It also appears that Yasir Al-Rumayyan, who is the PIF’s Governor, acts on behalf of MBS when making PIF investments, sits on the PIF board and is the Chairman of Newcastle United, as well as the new PGA entity. He was appointed to the Saudi Aramco board in 2016. Rumayyan has been described as “one of the crown prince’s closest personal confidants” by a report by the German Institute for International and Security Affairs (GIIS). He has been dispatched by the Crown Prince to unilaterally broker PIF deals on his behalf, according to the GIIS, including what they state is beyond what is permitted under PIF’s internal investment procedures and reviews. [21]

In 2018, the PIF expressed interest in buying a large stake in an American multinational car company. In court documents obtained by Human Rights Watch, when the American CEO of the company asked “Mr. Al-Rumayyan whether there were other decision-makers who would need to be involved, Mr. Al-Rumayyan said “no” and stated that he was the decision maker.

Transparency and Accountability

While some sovereign wealth funds are structurally separate and distinct from a government’s chief executive,[22] many sovereign wealth funds, like the PIF, operate with little transparency or apparent protections to regulate how government officials use the funds.[23]

The Peterson Institute for International Economics (PIIE) assesses SWFs across the globe on transparency, governance, and accountability metrics. In 2019, the PIIE scoreboard, which is based on publicly available information, gave the Public Investment Fund a score of 39 out of 100. The Saudi PIF was ranked 56 out of 64 funds analyzed, coming in right ahead of the Russian Direct Investment Fund, with which the Saudi PIF partners.[24] PIIE ranked Saudi Arabia’s PIF as amongst the least transparent, least accountable, and with the least credible governance structures in the world.[25]

The PIF operates within a state lacking a strong, rules-based or independent judiciary and there are no legal avenues for Saudi citizens to provide critical feedback to government officials or hold them accountable for failed policies, mismanagement, or corruption. The lack of basic freedoms and rights in Saudi Arabia, paired with the government’s refusal to allow the existence of an independent civil society capable of monitoring and challenging government action, makes it impossible for Saudi citizens to seek information on or involvement in PIF decision-making, or to critique or seek accountability for abuses related to the PIF.

▶ **Listed entries**:
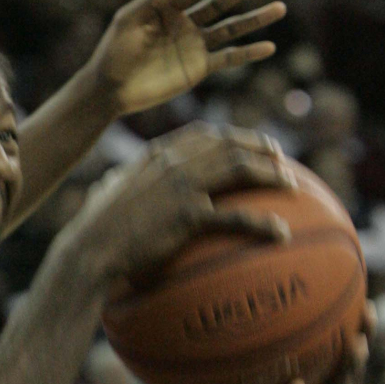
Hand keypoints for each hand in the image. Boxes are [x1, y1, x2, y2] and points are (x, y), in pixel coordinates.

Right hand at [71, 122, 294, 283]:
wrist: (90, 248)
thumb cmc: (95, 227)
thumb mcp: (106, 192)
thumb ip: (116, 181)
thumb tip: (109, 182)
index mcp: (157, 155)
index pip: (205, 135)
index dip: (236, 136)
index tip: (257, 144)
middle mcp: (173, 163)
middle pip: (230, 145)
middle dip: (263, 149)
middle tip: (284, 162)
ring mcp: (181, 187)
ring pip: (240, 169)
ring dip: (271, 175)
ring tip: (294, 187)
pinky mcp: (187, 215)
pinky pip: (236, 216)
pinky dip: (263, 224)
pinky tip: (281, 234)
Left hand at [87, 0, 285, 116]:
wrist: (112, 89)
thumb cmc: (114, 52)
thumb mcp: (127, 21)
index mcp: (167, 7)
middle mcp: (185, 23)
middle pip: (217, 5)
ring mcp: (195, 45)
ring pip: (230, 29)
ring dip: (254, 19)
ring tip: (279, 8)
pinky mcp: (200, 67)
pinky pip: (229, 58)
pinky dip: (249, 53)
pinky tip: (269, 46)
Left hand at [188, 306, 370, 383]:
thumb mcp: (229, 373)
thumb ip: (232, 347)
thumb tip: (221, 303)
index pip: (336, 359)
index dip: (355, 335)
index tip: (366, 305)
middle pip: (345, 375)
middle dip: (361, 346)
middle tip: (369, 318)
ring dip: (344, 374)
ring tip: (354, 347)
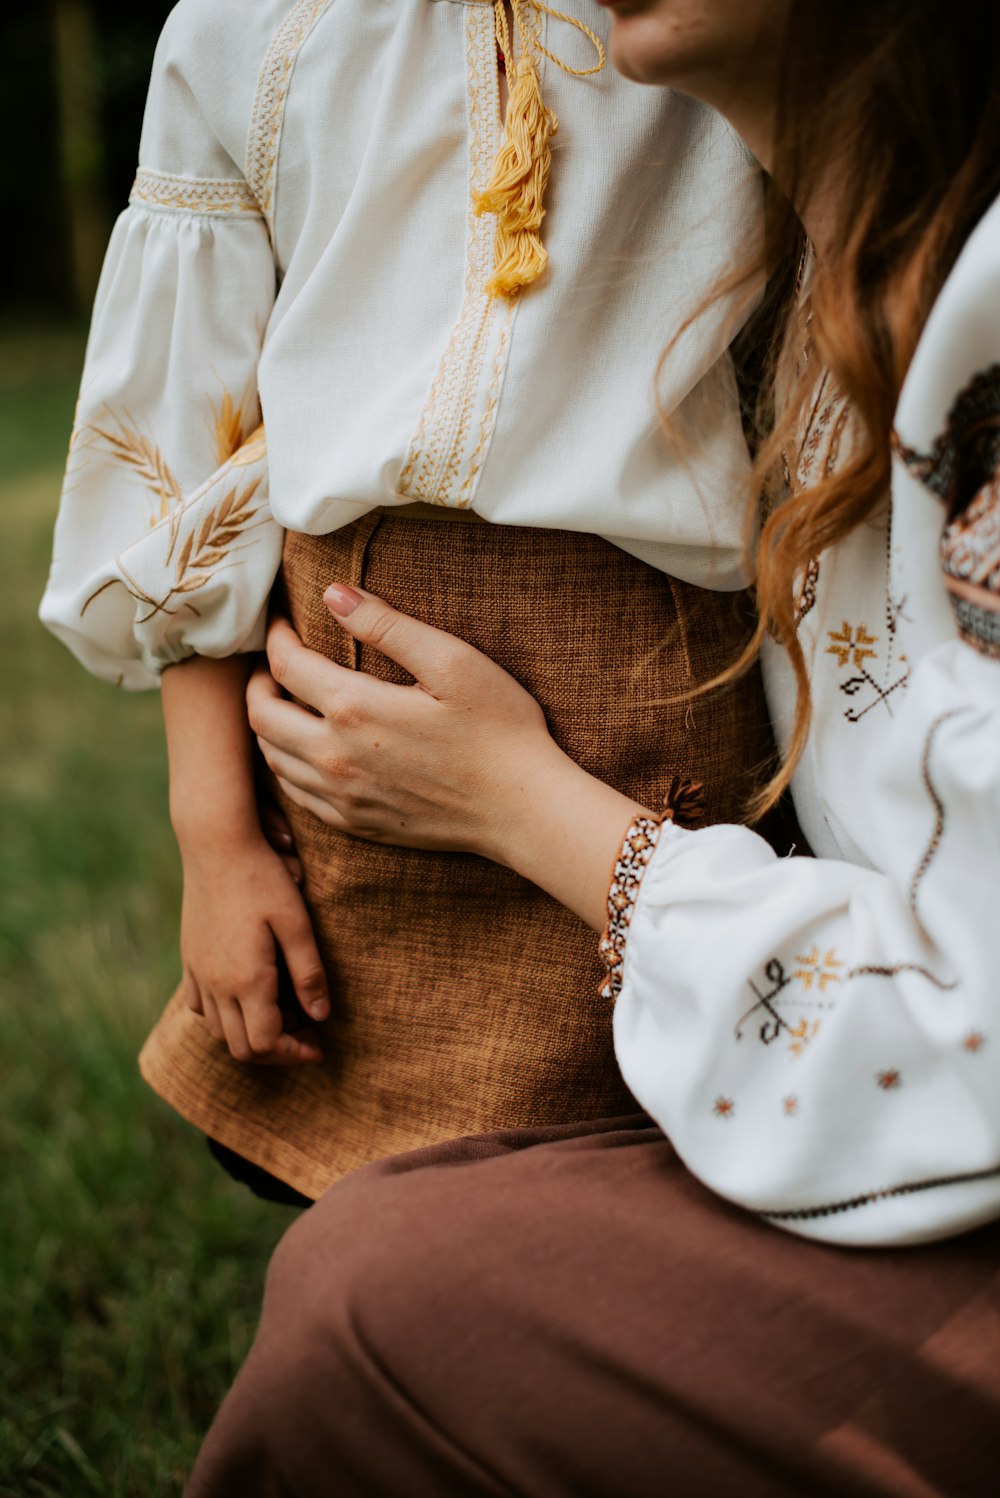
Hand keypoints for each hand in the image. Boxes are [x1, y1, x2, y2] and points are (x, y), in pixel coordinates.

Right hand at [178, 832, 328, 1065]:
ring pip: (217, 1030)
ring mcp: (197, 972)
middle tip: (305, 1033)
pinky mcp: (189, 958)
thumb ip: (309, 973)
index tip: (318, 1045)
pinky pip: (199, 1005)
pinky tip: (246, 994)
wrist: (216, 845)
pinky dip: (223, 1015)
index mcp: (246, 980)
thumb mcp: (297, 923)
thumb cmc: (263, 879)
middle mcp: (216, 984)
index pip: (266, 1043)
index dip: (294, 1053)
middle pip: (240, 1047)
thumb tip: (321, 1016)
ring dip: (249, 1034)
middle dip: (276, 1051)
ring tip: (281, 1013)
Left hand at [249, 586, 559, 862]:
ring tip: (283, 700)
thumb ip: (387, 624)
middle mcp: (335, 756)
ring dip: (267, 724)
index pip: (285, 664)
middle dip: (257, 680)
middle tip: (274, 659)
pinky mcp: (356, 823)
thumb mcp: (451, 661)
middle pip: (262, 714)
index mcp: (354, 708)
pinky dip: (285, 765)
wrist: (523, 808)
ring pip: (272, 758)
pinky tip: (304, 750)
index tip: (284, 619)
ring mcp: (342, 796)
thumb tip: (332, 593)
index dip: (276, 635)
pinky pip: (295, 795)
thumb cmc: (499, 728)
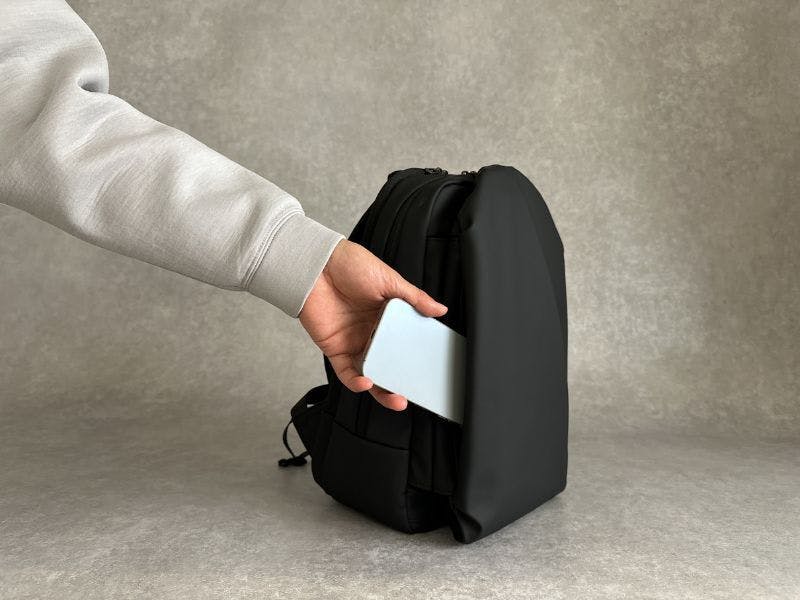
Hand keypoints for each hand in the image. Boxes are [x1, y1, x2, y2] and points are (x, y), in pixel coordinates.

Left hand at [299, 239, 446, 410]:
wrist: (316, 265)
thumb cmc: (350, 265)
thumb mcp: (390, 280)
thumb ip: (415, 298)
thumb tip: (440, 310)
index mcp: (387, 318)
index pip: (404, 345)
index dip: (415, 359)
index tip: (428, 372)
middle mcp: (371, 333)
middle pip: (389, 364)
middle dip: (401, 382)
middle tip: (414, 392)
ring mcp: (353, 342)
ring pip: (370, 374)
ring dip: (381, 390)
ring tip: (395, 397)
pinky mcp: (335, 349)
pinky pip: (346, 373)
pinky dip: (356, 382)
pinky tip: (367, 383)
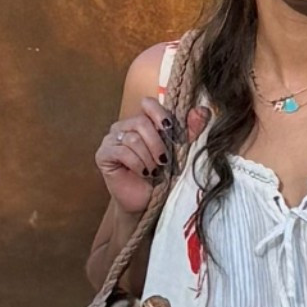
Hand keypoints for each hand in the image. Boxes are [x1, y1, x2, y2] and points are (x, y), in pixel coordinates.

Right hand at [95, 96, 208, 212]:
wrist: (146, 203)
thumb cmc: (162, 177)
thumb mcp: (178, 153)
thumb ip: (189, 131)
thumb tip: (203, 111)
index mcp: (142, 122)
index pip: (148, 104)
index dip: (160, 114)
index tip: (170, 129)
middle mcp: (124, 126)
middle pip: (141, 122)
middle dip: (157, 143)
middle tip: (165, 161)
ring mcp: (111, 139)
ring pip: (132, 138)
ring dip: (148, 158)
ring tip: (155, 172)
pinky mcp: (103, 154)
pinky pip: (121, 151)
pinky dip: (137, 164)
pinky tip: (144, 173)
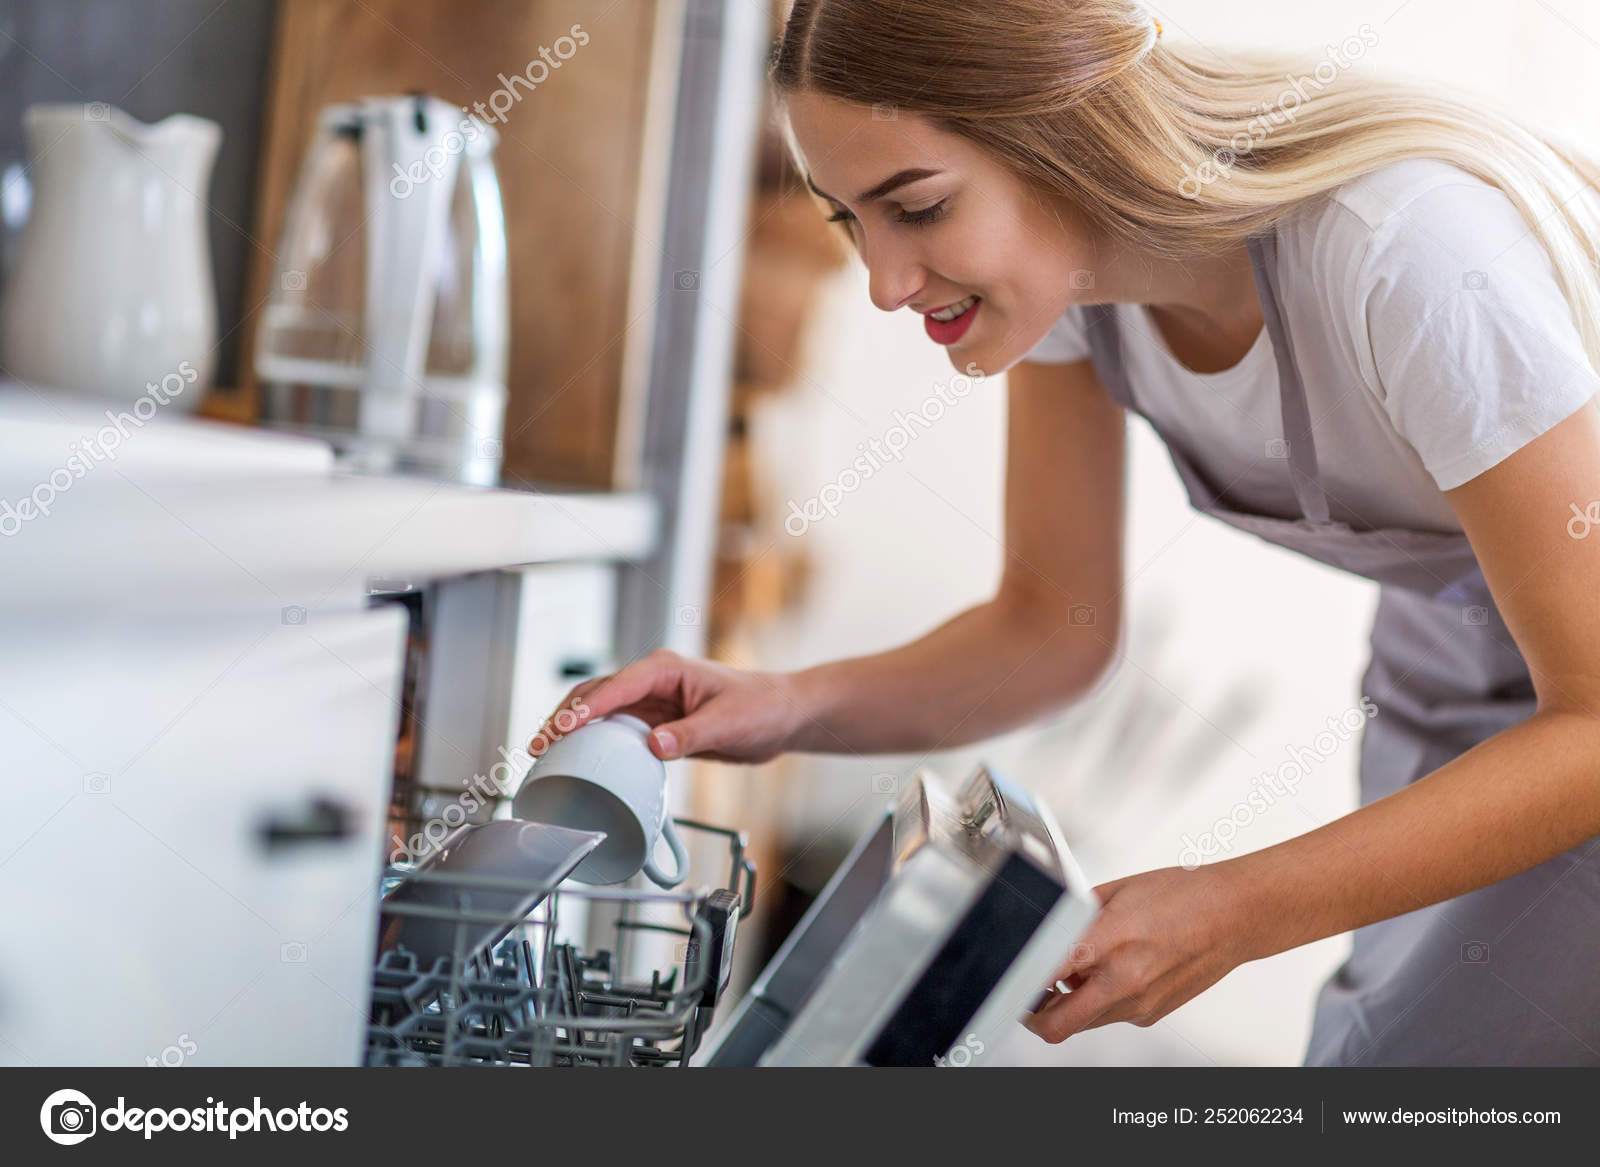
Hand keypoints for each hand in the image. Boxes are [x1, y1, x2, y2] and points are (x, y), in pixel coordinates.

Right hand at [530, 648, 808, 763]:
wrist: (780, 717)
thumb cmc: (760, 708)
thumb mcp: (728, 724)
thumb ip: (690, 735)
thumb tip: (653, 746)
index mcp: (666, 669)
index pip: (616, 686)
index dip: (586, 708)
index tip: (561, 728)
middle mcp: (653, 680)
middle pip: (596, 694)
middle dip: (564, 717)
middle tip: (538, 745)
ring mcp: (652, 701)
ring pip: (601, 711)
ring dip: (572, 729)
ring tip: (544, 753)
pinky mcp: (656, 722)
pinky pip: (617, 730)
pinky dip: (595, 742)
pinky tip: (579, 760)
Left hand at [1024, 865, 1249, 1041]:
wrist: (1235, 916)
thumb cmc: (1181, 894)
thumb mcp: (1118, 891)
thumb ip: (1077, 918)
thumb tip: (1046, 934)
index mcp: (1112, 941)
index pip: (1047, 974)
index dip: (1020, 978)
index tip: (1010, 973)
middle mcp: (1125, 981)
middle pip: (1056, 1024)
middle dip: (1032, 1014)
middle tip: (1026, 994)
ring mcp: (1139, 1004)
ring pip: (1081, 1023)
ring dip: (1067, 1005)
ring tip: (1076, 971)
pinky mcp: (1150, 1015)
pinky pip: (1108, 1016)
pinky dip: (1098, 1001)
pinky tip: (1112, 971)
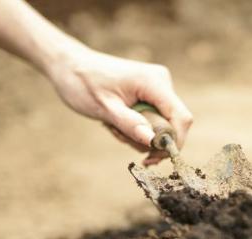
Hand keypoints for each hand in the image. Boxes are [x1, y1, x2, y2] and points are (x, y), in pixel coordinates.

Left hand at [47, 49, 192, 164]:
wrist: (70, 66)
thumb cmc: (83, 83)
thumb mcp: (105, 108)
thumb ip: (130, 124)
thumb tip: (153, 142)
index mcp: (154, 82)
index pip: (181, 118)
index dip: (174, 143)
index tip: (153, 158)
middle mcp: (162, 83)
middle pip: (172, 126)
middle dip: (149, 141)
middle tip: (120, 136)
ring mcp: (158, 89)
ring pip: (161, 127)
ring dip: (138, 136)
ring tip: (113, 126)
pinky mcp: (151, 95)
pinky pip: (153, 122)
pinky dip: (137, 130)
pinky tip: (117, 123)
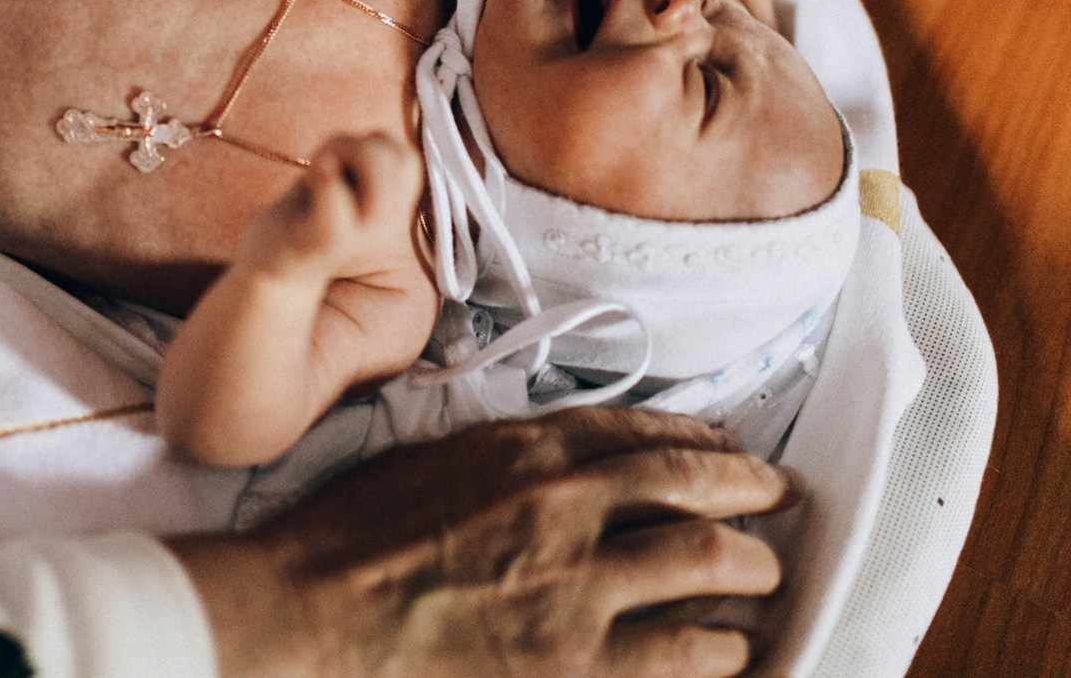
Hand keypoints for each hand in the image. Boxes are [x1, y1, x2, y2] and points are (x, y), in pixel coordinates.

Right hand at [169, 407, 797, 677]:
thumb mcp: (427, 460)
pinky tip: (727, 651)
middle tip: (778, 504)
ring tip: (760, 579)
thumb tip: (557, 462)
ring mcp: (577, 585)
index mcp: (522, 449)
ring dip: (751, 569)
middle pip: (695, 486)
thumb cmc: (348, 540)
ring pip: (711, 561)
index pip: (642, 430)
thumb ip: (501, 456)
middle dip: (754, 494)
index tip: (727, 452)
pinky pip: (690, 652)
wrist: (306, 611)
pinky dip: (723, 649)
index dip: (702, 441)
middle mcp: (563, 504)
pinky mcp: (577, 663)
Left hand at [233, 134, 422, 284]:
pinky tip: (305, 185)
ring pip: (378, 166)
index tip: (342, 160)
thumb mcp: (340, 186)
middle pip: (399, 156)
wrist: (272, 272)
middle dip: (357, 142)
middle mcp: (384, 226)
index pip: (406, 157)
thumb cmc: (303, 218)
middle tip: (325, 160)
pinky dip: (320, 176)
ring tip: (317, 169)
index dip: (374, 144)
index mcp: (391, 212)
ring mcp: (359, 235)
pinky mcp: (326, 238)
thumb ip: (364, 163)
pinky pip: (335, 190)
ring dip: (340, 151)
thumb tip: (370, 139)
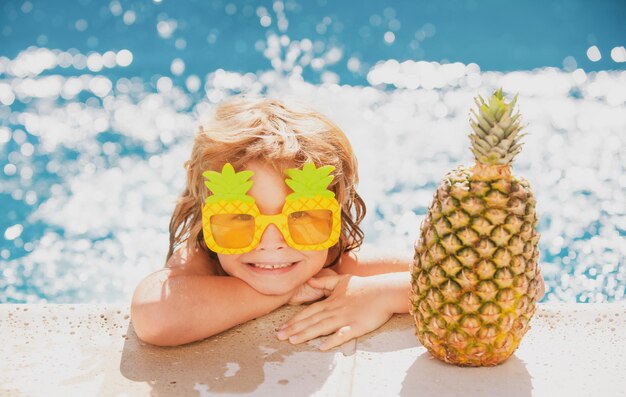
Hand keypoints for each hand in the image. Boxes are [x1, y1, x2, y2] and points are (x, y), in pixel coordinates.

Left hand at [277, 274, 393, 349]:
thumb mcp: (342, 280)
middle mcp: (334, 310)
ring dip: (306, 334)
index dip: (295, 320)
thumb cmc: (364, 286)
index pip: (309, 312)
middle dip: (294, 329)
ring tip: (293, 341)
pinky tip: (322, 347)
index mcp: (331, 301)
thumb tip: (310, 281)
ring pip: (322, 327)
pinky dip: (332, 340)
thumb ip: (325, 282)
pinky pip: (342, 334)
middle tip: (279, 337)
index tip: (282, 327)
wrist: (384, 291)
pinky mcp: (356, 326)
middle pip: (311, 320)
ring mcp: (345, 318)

▶ **Work instructions**:
1 – What score out of 100 did the 2019 PIIE scoreboard give the Public Investment Fund, according to the passage on the Public Investment Fund?
2 – Extend the passage on Saudi Arabia's Public Investment Fund, starting right after its final sentence.
The lines are separate material with no connection to the text about the Public Investment Fund.

▶ **Answers to this exercise**:
1 – 39 out of 100.

2 –
The PIF has facilitated and benefitted from rights abuses

The PIF under MBS has facilitated and benefitted from human rights abuses directly linked to the Crown Prince, including the 2017 “anti-corruption” crackdown that involved arbitrary detentions, abusive treatment, and the extortion of property from former and current government officials, prominent businessmen, and rivals within the royal family, as well as the 2018 murder of Saudi journalist Jamal Khashoggi.

Human Rights Watch reported extensively on the November 2017 corruption crackdown, which included detaining dozens of people and pressuring them to hand over financial or personal assets in exchange for their release outside of any recognizable legal process. Initially, many were held at the Ritz-Carlton hotel in Riyadh. Today, some of them remain in detention without charge, others have not been heard from, raising serious concerns about their well-being.

PIF-Owned Assets Facilitate Murder

Human Rights Watch has significant concerns about the role of the investment fund itself in facilitating human rights abuses. Human Rights Watch wrote to the fund’s governor, Yasir al-Rumayyan, who, according to a LinkedIn page attributed to al-Rumayyan and various media reports, was managing director of the fund between 2015 and 2019, on December 21, 2021, and again on March 15, 2022, requesting his response to allegations of serious human rights violations associated with the fund. He has not responded.

Human Rights Watch has reviewed internal Saudi government documents submitted to a Canadian court as part of an ongoing legal claim filed by a group of Saudi companies against a former intelligence official. The documents showed that in 2017, one of Mohammed bin Salman’s advisers ordered al-Rumayyan, then the fund’s “supervisor,” to transfer 20 companies that were captured as part of the “anti-corruption campaign” directly into the fund. There is a risk that these companies were “transferred” from their owners without due process.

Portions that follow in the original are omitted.